▶ YOUR GOAL:
Each line below with the string "depth" should be copied.

▶ INPUT FOR THIS TASK:
- Opening Delimiter -

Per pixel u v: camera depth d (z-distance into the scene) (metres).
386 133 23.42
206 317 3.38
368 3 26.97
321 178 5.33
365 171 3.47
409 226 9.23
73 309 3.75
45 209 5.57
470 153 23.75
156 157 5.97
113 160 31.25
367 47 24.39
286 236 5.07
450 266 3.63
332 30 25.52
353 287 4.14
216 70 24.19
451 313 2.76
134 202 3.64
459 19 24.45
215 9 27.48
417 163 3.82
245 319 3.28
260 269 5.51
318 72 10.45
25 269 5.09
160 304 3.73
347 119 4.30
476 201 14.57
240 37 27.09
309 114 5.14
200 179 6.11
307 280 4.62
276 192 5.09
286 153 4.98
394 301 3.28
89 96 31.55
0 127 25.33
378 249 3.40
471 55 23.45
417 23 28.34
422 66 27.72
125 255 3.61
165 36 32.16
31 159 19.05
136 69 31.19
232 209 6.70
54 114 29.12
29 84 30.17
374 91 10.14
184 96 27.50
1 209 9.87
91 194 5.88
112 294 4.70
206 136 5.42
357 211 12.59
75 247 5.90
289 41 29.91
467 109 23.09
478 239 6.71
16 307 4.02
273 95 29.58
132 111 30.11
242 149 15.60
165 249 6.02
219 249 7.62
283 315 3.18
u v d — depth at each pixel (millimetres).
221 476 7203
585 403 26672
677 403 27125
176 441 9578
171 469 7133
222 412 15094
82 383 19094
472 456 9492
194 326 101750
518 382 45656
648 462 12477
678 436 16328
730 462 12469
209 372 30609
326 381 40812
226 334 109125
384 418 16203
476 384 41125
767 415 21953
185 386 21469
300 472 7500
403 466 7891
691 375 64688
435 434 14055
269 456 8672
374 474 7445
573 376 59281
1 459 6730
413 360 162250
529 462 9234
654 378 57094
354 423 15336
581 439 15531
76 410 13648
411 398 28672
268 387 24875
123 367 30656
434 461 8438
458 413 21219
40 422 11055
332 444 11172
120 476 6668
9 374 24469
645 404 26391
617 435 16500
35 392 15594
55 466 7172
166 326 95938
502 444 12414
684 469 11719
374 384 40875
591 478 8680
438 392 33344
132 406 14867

- Closing Delimiter -

▶ YOUR SOLUTION:
Per pixel u v: camera depth d (z-distance into the scene) (metres).
u v d — depth at each pixel (millimetres).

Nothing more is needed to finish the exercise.